_TASK ITEM_
Extract exactly the lines from the top of the records through the line containing "4: (806, 230, 4.43)", and keep pictures out of the copy.

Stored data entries
===
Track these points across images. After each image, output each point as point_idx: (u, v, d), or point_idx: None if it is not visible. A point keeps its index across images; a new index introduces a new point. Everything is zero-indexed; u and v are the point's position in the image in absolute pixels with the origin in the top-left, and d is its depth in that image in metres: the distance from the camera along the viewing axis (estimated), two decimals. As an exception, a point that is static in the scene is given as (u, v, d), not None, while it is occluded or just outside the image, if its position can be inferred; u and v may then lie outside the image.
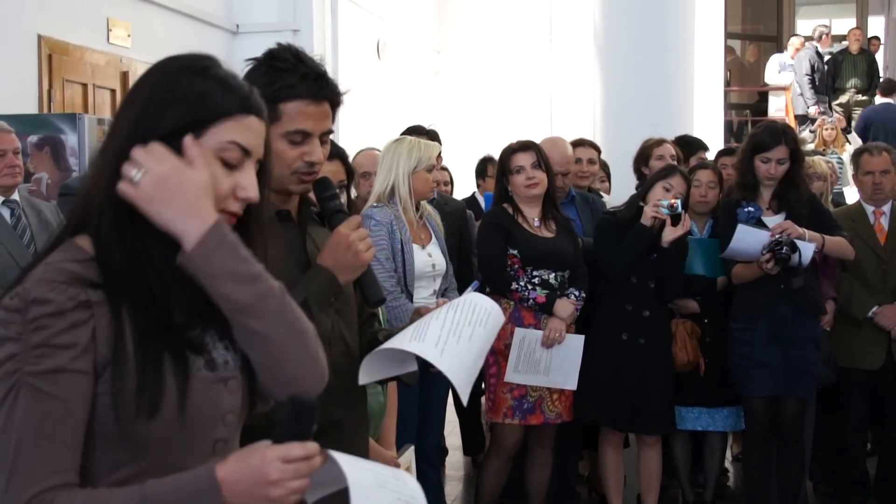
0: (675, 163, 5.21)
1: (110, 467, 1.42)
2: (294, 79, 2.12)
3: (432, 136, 5.47)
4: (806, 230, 4.43)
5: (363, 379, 2.11)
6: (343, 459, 1.40)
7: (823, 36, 12.37)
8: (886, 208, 5.09)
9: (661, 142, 5.55)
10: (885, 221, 5.06)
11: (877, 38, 13.54)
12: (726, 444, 5.14)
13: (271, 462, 1.35)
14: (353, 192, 4.56)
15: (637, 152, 5.55)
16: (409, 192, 4.33)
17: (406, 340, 1.99)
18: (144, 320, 1.43)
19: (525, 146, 4.55)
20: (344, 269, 2.16)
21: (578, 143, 5.72)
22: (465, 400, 1.99)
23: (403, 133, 5.15)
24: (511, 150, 4.57)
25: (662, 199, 4.52)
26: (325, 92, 2.16)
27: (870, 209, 5.09)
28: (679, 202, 4.52)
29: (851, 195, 6.74)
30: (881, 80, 12.29)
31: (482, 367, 4.53)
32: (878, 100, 11.39)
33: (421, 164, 4.34)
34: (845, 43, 13.02)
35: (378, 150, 4.76)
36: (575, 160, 5.52)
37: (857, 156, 5.23)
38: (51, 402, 1.35)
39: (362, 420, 2.32)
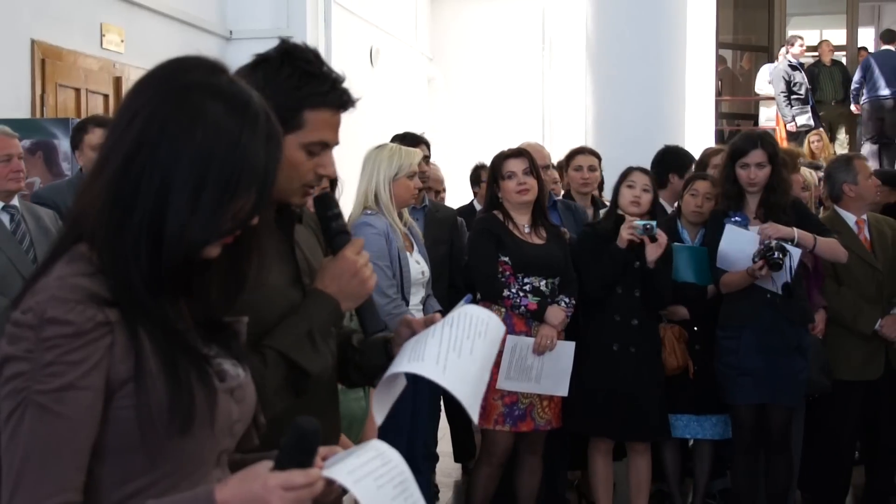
0: None
1: (122, 479, 1.42)
2: (326, 86, 1.96)
3: (420, 140, 5.46)
4: (795, 229, 4.41)
5: (379, 417, 2.00)
6: (345, 478, 1.39)
7: (792, 44, 12.40)
8: (864, 217, 5.04)
9: (718, 150, 5.55)
10: (866, 231, 5.01)
11: (864, 48, 13.58)
12: (714, 451, 5.14)
13: (273, 490, 1.34)
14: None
15: (696, 161, 5.52)
16: (390, 199, 4.34)
17: (405, 362, 1.88)
18: (165, 337, 1.43)
19: (517, 153, 4.58)
20: (348, 296, 2.02)
21: (578, 151, 5.74)
22: (474, 417, 1.87)
23: (393, 139, 5.16)
24: (503, 157, 4.59)
25: (637, 220, 4.55)
26: (350, 102, 2.00)
27: (852, 219, 5.01)
28: (654, 223, 4.56)
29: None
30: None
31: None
32: (883, 47, 12.09)
33: (402, 171, 4.34)
34: (816, 54, 13.09)
35: None
36: (575, 168, 5.54)
37: (847, 162, 5.15)
38: (57, 420, 1.35)
39: (336, 427, 2.26)
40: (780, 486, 4.70)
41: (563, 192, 5.80)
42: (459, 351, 1.84)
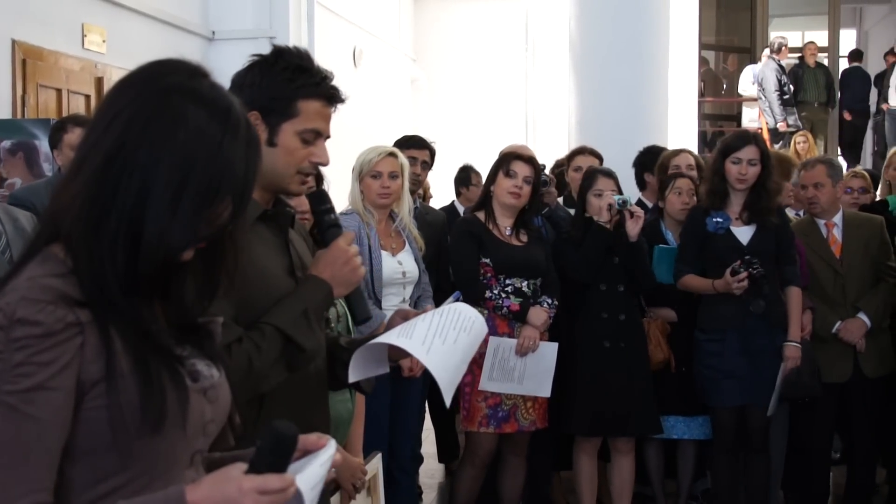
0: (695, 173, 5.24)
1: (94, 480, 1.42)
2: (316, 78, 2.16)
3: (424, 145, 5.45)
4: (798, 341, 4.57)
5: (352, 377, 2.13)
6: (304, 484, 1.40)
7: (783, 48, 12.48)
8: (837, 220, 5.05)
9: (678, 152, 5.55)
10: (837, 234, 5.02)
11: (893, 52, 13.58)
12: (697, 452, 5.16)
13: (248, 493, 1.34)
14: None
15: (657, 165, 5.56)
16: (361, 199, 4.35)
17: (394, 336, 2.02)
18: (136, 338, 1.43)
19: (528, 159, 4.58)
20: (340, 282, 2.17)
21: (579, 152, 5.75)
22: (447, 400, 2.00)
23: (395, 143, 5.16)
24: (515, 155, 4.59)
25: (614, 196, 4.63)
26: (339, 97, 2.20)
27: (821, 222, 5.04)
28: (628, 196, 4.69)
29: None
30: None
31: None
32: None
33: (364, 170, 4.35)
34: (800, 55, 13.18)
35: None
36: (575, 168, 5.54)
37: (798, 171, 5.21)
38: (27, 421, 1.34)
39: (326, 420, 2.34)
40: (758, 486, 4.71)
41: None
42: (444, 339, 1.97)
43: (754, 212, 4.59)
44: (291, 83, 2.13)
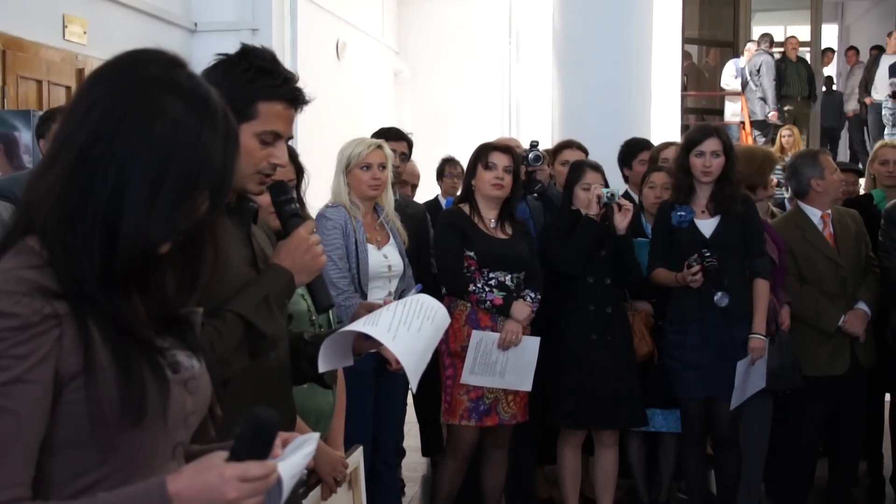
0: None
1: (74, 474, 1.40)
2: (278, 80, 2.16)
3: (401, 137, 5.44)
4: (763, 334, 4.52)
5: (322, 366, 2.16)
6: (285, 473, 1.41)
7: (771, 43, 12.59)
8: (829, 212, 5.04)
9: (668, 145, 5.54)
10: (832, 226, 5.01)
11: (831, 49, 13.77)
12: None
13: (230, 481, 1.34)
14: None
15: (649, 156, 5.55)
16: (347, 192, 4.33)
17: (360, 325, 2.06)
18: (115, 330, 1.41)
19: (505, 148, 4.58)
20: (301, 270, 2.21)
21: (566, 145, 5.74)
22: (413, 386, 2.06)
23: (375, 134, 5.14)
24: (491, 147, 4.58)
25: (602, 189, 4.64)
26: (301, 99, 2.21)
27: (816, 215, 5.00)
28: (617, 190, 4.69)
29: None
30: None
31: (440, 369, 4.55)
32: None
33: (352, 162, 4.34)
34: (781, 49, 13.27)
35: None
36: (561, 162, 5.54)
37: (813, 158, 5.10)
38: (4, 415, 1.32)
39: (291, 413, 2.38)
40: (728, 479, 4.71)
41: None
42: (409, 327, 2.03)
43: (719, 202, 4.59)
44: (252, 84, 2.14)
===
_ANSWER SPACE_
Track these points across images. After each image, output each point as point_idx: (u, v, d), or point_idx: None if it is not visible. A point keeps its index across images; a new index introduces a new point. Everything is zero-indexed; u and v are the point's position in the image in absolute pixels with the origin in the top-left, and d is its depth in that image in metres: the distance from the camera along the viewing axis (estimated), two decimals. As an exception, a point that is static in the scene is given as (u, v, d), not None, while it is occluded or just outside the image, if its position can be inferred; u and v may then lie outside the image.
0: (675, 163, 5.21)
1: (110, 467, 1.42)
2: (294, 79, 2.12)
3: (432, 136, 5.47)
4: (806, 230, 4.43)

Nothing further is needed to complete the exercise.